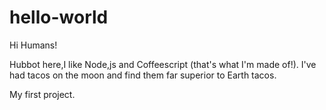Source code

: # hello-world

Hi Humans!

Hubbot here,I like Node,js and Coffeescript (that's what I'm made of!).
I've had tacos on the moon and find them far superior to Earth tacos.

My first project.
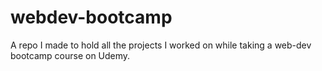 # webdev-bootcamp
A repo I made to hold all the projects I worked on while taking a web-dev bootcamp course on Udemy.

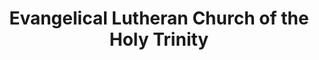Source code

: ---
layout: repo
title: "Evangelical Lutheran Church of the Holy Trinity"
id: 13958
permalink: repos/13958/
---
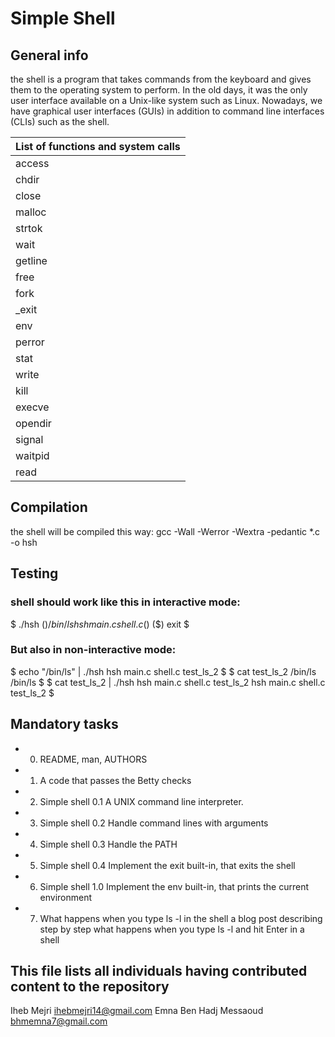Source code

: # Simple Shell

## General info
the shell is a program that takes commands from the keyboard and gives them to the operating system to perform.
In the old days, it was the only user interface available on a Unix-like system such as Linux.
Nowadays, we have graphical user interfaces (GUIs) in addition to command line interfaces (CLIs) such as the shell.

|  List of functions and system calls |
| ------------------------------------- |
|  access |
|  chdir |
|  close |
|  malloc |
|  strtok |
|  wait |
|  getline |
|  free |
|  fork |
|  _exit |
|  env |
|  perror |
|  stat |
|  write |
|  kill |
|  execve |
|  opendir |
|  signal |
|  waitpid |
|  read |

## Compilation
the shell will be compiled this way:
gcc -Wall -Werror -Wextra -pedantic *.c -o hsh

## Testing
### shell should work like this in interactive mode:
$ ./hsh
($) /bin/ls
hsh main.c shell.c
($)
($) exit
$

### But also in non-interactive mode:
$ echo "/bin/ls" | ./hsh
hsh main.c shell.c test_ls_2
$
$ cat test_ls_2
/bin/ls
/bin/ls
$
$ cat test_ls_2 | ./hsh
hsh main.c shell.c test_ls_2
hsh main.c shell.c test_ls_2
$

## Mandatory tasks
* 0. README, man, AUTHORS
* 1. A code that passes the Betty checks
* 2. Simple shell 0.1
 A UNIX command line interpreter.
* 3. Simple shell 0.2
 Handle command lines with arguments
* 4. Simple shell 0.3
 Handle the PATH
* 5. Simple shell 0.4
 Implement the exit built-in, that exits the shell
* 6. Simple shell 1.0
 Implement the env built-in, that prints the current environment
* 7. What happens when you type ls -l in the shell 
a blog post describing step by step what happens when you type ls -l and hit Enter in a shell
## This file lists all individuals having contributed content to the repository
Iheb Mejri <ihebmejri14@gmail.com>
Emna Ben Hadj Messaoud <bhmemna7@gmail.com>
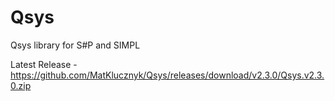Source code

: # Qsys
Qsys library for S#P and SIMPL

Latest Release - https://github.com/MatKlucznyk/Qsys/releases/download/v2.3.0/Qsys.v2.3.0.zip
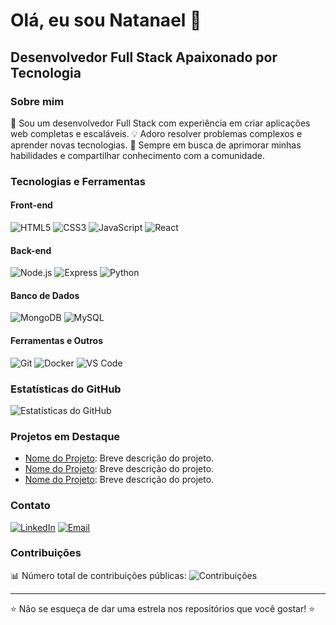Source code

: # Olá, eu sou Natanael 👋

## Desenvolvedor Full Stack Apaixonado por Tecnologia

### Sobre mim
🚀 Sou um desenvolvedor Full Stack com experiência em criar aplicações web completas e escaláveis.
💡 Adoro resolver problemas complexos e aprender novas tecnologias.
🌱 Sempre em busca de aprimorar minhas habilidades e compartilhar conhecimento com a comunidade.

### Tecnologias e Ferramentas
#### Front-end
![HTML5](https://img.shields.io/badge/-HTML5-E34F26?style=flat-square&logo=html5&logoColor=white)
![CSS3](https://img.shields.io/badge/-CSS3-1572B6?style=flat-square&logo=css3)
![JavaScript](https://img.shields.io/badge/-JavaScript-F7DF1E?style=flat-square&logo=javascript&logoColor=black)
![React](https://img.shields.io/badge/-React-61DAFB?style=flat-square&logo=react&logoColor=black)

#### Back-end
![Node.js](https://img.shields.io/badge/-Node.js-339933?style=flat-square&logo=node.js&logoColor=white)
![Express](https://img.shields.io/badge/-Express-000000?style=flat-square&logo=express)
![Python](https://img.shields.io/badge/-Python-3776AB?style=flat-square&logo=python&logoColor=white)

#### Banco de Dados
![MongoDB](https://img.shields.io/badge/-MongoDB-47A248?style=flat-square&logo=mongodb&logoColor=white)
![MySQL](https://img.shields.io/badge/-MySQL-4479A1?style=flat-square&logo=mysql&logoColor=white)

#### Ferramentas e Outros
![Git](https://img.shields.io/badge/-Git-F05032?style=flat-square&logo=git&logoColor=white)
![Docker](https://img.shields.io/badge/-Docker-2496ED?style=flat-square&logo=docker&logoColor=white)
![VS Code](https://img.shields.io/badge/-VS%20Code-007ACC?style=flat-square&logo=visual-studio-code)

### Estatísticas do GitHub
![Estatísticas do GitHub](https://github-readme-stats.vercel.app/api?username=seuusername&show_icons=true&theme=radical)

### Projetos em Destaque
- [Nome do Projeto](link_do_projeto): Breve descrição do projeto.
- [Nome do Projeto](link_do_projeto): Breve descrição do projeto.
- [Nome do Projeto](link_do_projeto): Breve descrição do projeto.

### Contato
[![LinkedIn](https://img.shields.io/badge/-LinkedIn-0077B5?style=flat-square&logo=linkedin&logoColor=white)](https://www.linkedin.com/in/natanael-c7-879568b7/)
[![Email](https://img.shields.io/badge/-Email-D14836?style=flat-square&logo=gmail&logoColor=white)](mailto:natanaelc7gmail.com)

### Contribuições
📊 Número total de contribuições públicas: ![Contribuições](https://img.shields.io/github/contributions/seuusername?color=brightgreen)

---

⭐️ Não se esqueça de dar uma estrela nos repositórios que você gostar! ⭐️

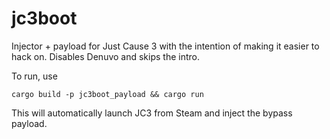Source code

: # jc3boot

Injector + payload for Just Cause 3 with the intention of making it easier to hack on. Disables Denuvo and skips the intro.

To run, use

    cargo build -p jc3boot_payload && cargo run

This will automatically launch JC3 from Steam and inject the bypass payload.
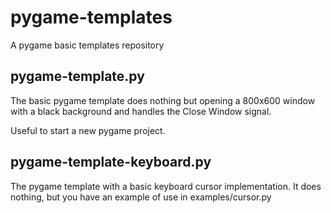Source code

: pygame-templates
================

A pygame basic templates repository

pygame-template.py
------------------

The basic pygame template does nothing but opening a 800x600 window with
a black background and handles the Close Window signal.
    
Useful to start a new pygame project.


pygame-template-keyboard.py
---------------------------

The pygame template with a basic keyboard cursor implementation.
It does nothing, but you have an example of use in examples/cursor.py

------------------------------------

** Problem to work on **
Copy everything from the start of the data down to the line containing "I've had tacos", word for word. Leave the pictures out.

** Exercise result **
Source code

: # hello-world

Hi Humans!

Hubbot here,I like Node,js and Coffeescript (that's what I'm made of!).
I've had tacos on the moon and find them far superior to Earth tacos.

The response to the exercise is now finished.